* Brief: Word for word, set down every line of the entries below from the line with "X114730000Y-72390000D03*" to the line with "X124030000Y-63500000D03*", including both, and no other line.

* Extracted data:
- Opening Delimiter -

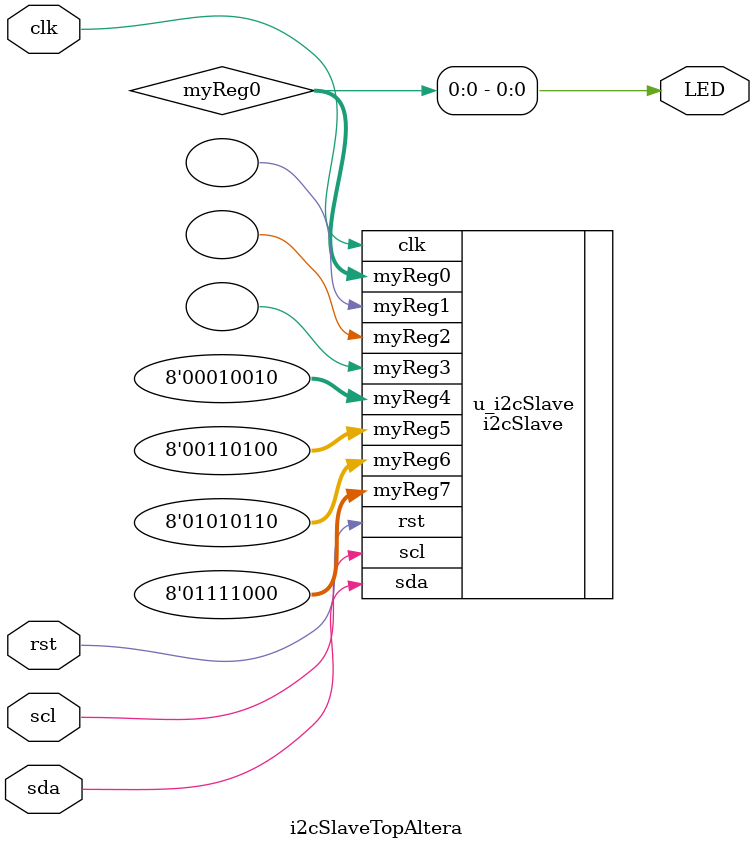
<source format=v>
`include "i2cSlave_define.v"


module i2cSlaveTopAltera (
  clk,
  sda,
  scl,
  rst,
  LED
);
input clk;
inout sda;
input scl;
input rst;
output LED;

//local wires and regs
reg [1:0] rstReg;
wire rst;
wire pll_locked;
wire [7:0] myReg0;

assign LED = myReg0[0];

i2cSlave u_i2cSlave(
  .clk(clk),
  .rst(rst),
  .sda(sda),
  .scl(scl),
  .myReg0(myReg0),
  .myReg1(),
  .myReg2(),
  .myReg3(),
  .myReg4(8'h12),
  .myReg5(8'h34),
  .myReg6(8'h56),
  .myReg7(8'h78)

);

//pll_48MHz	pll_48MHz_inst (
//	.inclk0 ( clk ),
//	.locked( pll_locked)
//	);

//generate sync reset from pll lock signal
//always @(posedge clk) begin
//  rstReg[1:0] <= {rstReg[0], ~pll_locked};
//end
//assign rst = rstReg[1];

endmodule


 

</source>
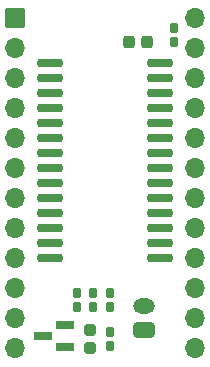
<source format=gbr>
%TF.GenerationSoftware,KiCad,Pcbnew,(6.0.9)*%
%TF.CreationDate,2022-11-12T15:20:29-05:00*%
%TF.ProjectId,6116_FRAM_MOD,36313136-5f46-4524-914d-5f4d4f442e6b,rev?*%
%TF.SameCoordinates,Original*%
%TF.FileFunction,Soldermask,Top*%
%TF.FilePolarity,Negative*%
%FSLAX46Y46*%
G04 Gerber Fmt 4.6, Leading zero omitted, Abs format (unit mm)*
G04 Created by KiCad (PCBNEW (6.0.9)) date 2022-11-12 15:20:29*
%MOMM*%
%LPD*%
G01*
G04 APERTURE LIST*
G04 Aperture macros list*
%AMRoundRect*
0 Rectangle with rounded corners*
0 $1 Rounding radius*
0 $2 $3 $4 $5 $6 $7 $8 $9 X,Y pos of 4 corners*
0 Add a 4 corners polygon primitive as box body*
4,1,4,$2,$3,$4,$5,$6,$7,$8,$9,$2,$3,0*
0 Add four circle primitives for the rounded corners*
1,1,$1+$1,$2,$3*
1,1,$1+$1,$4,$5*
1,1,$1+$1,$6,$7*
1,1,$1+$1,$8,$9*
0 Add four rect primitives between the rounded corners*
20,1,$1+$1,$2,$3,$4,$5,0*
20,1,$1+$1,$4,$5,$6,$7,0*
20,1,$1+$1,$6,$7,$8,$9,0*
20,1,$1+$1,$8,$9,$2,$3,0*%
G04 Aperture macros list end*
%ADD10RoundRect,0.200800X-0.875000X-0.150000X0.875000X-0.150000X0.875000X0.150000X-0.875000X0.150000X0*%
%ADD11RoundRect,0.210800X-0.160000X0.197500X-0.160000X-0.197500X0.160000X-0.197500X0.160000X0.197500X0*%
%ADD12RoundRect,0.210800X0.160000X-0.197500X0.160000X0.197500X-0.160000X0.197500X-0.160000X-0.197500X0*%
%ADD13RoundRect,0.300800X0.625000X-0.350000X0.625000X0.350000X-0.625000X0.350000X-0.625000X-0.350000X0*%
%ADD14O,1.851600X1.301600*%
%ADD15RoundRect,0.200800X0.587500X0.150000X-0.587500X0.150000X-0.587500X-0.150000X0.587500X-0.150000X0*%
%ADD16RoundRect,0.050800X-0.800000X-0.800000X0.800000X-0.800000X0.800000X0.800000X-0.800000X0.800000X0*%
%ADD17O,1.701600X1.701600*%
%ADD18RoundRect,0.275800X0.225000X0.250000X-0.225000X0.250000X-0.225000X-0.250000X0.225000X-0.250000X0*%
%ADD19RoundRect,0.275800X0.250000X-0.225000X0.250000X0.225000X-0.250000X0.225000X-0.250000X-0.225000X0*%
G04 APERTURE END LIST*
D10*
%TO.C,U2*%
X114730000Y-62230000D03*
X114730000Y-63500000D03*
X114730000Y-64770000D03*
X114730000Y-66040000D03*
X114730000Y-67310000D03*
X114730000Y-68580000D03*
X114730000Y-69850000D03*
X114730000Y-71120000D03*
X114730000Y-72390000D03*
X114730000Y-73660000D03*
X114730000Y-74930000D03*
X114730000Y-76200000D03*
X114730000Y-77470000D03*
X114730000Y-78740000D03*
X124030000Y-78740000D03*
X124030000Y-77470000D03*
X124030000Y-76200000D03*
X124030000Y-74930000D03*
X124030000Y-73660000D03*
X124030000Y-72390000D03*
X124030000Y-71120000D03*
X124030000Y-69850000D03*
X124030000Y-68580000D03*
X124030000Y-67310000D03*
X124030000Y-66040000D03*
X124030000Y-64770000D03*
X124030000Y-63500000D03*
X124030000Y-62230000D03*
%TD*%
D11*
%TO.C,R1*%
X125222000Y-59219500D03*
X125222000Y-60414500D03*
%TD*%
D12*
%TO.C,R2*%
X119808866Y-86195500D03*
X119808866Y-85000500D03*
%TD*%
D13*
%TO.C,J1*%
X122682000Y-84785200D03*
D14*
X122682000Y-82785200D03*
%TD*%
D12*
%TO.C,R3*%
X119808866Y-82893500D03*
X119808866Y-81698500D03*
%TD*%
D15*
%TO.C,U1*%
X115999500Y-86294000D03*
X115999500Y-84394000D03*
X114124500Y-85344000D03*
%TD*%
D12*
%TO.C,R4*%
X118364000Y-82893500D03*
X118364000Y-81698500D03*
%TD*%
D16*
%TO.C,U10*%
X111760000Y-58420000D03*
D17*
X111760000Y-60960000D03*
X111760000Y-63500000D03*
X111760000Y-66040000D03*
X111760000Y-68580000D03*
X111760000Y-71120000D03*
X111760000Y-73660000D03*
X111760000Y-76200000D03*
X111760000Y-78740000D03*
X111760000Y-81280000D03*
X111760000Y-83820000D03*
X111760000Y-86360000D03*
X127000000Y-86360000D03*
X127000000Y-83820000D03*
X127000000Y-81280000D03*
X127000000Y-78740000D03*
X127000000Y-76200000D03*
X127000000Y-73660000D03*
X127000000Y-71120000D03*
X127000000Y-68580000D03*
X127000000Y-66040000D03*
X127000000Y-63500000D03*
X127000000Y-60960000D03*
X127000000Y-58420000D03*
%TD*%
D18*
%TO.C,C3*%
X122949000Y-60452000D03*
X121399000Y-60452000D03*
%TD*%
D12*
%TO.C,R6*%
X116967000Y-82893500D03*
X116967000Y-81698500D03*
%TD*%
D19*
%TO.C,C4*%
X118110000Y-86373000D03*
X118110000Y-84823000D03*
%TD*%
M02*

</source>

- Closing Delimiter -

* Answer space:
X114730000Y-72390000D03*
X114730000Y-73660000D03*
X114730000Y-74930000D03*
X114730000Y-76200000D03*
X114730000Y-77470000D03*
X114730000Y-78740000D03*
X124030000Y-78740000D03*
X124030000Y-77470000D03*
X124030000Y-76200000D03*
X124030000Y-74930000D03*
X124030000Y-73660000D03*
X124030000Y-72390000D03*
X124030000Y-71120000D03*
X124030000Y-69850000D03*
X124030000Y-68580000D03*
X124030000Y-67310000D03*
X124030000Y-66040000D03*
X124030000Y-64770000D03*
X124030000Y-63500000D03*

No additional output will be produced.